29th Mayor of Denver
- In office 1915–1916
- Preceded by: J. M. Perkins
- Succeeded by: Robert W. Speer

Member of the Colorado Senate from the 1st district
- In office 1911–1915
- Preceded by: James C. Burger
- Succeeded by: Frank L. Dodge

Personal details
- Born: December 2, 1854 Norfolk, Virginia, U.S.
- Died: December 5, 1928 (aged 74) Denver, Colorado, U.S.
- Party: Democratic
- Spouse: Kate Lennon ​(m. 1883)​
- Education: University of Denver

= William H. Sharpley =

American politician (1854–1928)

William H. Sharpley (December 2, 1854 – December 5, 1928) was an American politician who served as the mayor of Denver, Colorado from 1915 to 1916.

== Biography ==
Sharpley was born on December 2, 1854 in Norfolk, Virginia. He attended public schools in Denver. He studied at the University of Denver, his tuition funded by his work with newspapers.

He worked as a police surgeon from 1898 to 1904, then worked as a health commissioner from 1904 to 1912. From 1911 to 1915, he was a member of the Colorado Senate from the 1st district. From 1915 to 1916, he was mayor of Denver. He was the Denver Manager of Health and Charity from 1915 to 1923, handling the Spanish flu while in office.

He died in Denver of heart disease on December 5, 1928, aged 74.

*List of tasks:*
• 1. List every position that the biography section of the William H. Sharpley excerpt says he held, with the years given for each.
• 2. For each statement below, answer yes or no according to the William H. Sharpley excerpt, and quote the words that decide it.
(a) Sharpley was born in Denver.
(b) Robert W. Speer succeeded Sharpley as mayor of Denver.
(c) A scholarship paid for Sharpley's studies at the University of Denver.
• 3. According to the William H. Sharpley excerpt, what did he die of?

*Provided records:*
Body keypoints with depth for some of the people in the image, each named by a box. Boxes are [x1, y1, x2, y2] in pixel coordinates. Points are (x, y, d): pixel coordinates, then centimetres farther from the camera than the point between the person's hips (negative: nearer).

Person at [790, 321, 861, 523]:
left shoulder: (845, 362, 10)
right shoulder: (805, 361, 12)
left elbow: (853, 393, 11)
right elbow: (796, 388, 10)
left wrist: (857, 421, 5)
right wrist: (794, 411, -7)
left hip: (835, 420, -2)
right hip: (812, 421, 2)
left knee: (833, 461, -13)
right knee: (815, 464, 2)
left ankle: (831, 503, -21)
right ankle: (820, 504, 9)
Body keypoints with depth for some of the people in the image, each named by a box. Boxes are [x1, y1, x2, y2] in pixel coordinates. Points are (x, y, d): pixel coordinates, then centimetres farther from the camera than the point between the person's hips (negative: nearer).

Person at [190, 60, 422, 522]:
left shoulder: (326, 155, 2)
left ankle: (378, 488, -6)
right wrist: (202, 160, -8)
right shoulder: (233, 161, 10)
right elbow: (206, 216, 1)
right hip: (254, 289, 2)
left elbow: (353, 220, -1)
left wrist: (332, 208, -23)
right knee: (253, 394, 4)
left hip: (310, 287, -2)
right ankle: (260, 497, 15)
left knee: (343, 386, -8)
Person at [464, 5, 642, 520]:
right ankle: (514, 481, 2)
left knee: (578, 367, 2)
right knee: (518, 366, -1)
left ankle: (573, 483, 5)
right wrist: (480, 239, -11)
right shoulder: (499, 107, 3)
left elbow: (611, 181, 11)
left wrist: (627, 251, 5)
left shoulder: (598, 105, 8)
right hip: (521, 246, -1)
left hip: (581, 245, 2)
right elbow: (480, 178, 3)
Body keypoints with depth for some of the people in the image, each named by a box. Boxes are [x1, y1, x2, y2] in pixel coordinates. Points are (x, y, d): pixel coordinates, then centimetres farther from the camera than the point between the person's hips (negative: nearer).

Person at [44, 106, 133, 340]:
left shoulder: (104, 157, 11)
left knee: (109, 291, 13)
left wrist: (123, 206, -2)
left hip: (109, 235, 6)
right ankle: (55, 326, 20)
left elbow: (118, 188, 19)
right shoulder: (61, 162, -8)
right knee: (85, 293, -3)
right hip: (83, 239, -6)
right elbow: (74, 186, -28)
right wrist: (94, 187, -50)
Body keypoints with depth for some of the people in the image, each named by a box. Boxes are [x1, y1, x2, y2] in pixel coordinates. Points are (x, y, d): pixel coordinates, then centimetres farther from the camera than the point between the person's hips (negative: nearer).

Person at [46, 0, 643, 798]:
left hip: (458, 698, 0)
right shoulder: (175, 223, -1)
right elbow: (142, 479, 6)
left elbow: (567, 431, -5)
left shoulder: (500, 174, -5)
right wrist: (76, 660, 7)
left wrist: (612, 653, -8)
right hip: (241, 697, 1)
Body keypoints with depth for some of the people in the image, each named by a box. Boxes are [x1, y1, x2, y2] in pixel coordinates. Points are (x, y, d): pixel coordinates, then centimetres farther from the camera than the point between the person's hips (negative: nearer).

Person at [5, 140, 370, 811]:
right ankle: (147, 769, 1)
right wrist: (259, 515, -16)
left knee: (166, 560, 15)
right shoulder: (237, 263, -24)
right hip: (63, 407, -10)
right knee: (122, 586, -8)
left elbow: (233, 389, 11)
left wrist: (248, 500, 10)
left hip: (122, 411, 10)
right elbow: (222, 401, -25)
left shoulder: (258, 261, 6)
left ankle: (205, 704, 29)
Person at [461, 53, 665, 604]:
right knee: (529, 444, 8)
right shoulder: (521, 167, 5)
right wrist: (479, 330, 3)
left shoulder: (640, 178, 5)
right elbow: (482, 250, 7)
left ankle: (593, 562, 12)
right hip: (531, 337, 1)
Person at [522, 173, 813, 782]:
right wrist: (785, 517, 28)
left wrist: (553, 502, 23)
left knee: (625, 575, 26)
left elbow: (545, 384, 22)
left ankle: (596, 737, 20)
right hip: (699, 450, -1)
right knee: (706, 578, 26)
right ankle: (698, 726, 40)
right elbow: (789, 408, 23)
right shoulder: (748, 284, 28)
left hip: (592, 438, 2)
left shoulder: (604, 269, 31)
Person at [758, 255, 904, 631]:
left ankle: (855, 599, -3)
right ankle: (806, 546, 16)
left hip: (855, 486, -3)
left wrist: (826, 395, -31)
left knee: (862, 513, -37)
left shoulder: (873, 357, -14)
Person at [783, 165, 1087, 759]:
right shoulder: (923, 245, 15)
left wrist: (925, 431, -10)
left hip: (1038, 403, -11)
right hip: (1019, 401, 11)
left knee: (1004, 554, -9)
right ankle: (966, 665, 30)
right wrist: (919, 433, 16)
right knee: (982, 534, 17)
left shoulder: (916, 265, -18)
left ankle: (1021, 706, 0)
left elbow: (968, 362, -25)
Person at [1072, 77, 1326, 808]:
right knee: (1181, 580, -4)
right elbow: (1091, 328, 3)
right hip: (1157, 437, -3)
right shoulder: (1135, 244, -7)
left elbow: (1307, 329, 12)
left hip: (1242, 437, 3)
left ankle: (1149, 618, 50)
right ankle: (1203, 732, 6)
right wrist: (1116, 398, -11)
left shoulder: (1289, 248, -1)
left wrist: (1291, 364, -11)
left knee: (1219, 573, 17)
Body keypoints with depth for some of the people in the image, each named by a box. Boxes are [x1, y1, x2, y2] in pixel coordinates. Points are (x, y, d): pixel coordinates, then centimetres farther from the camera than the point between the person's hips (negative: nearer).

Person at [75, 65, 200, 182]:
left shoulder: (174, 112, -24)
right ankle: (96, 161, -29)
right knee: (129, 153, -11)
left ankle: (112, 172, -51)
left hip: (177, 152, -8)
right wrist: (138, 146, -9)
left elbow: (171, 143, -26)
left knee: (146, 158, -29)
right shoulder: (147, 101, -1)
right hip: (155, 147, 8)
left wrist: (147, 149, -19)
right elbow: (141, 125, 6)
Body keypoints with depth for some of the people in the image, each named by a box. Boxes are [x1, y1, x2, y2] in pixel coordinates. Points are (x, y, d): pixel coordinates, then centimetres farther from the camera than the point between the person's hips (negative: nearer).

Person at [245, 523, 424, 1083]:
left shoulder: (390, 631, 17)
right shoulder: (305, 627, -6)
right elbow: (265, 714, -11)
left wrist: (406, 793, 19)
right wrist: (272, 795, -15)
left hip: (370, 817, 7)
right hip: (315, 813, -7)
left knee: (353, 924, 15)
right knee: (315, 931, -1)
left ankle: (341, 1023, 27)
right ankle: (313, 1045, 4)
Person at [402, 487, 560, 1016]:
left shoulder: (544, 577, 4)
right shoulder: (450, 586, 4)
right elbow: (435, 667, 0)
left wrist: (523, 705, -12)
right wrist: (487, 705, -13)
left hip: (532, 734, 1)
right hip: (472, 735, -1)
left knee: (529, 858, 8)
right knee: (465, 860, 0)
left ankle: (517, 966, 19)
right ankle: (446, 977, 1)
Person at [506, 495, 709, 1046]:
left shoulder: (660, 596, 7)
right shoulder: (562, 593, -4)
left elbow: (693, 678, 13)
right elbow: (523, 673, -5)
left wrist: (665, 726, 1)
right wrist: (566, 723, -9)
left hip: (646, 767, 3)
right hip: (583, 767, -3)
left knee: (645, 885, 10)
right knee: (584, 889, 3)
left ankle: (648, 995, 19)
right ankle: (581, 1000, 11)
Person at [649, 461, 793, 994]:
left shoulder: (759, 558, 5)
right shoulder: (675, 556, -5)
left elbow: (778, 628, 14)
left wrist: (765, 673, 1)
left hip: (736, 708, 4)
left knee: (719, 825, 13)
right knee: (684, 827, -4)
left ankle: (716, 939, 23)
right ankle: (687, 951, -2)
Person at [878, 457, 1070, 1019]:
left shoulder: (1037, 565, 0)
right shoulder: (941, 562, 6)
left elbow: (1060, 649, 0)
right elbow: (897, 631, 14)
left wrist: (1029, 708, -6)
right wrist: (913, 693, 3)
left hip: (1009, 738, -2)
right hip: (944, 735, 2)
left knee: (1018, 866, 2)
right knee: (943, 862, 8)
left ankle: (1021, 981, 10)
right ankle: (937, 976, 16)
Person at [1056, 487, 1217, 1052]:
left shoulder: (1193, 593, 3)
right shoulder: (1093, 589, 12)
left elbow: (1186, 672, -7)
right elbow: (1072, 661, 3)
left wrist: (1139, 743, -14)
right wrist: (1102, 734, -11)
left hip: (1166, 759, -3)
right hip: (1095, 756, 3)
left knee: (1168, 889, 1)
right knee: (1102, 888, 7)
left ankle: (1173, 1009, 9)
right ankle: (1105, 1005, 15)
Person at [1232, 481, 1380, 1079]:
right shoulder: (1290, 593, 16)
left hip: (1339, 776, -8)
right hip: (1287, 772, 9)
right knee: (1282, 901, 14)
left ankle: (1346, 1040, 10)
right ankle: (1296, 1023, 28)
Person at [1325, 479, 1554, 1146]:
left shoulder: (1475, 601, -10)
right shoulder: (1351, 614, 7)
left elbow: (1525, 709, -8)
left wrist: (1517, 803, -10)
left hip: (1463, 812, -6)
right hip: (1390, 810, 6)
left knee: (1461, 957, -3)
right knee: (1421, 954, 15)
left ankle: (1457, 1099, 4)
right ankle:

*List of solutions:*
• 1.
- Police surgeon, 1898 to 1904
- Health commissioner, 1904 to 1912
- Member of the Colorado Senate from the 1st district, 1911 to 1915
- Mayor of Denver, 1915 to 1916
- Denver Manager of Health and Charity, 1915 to 1923

• 2.
(a) No: "Sharpley was born on December 2, 1854 in Norfolk, Virginia."
(b) Yes: "Succeeded by: Robert W. Speer"
(c) No: "his tuition funded by his work with newspapers"

• 3. Heart disease.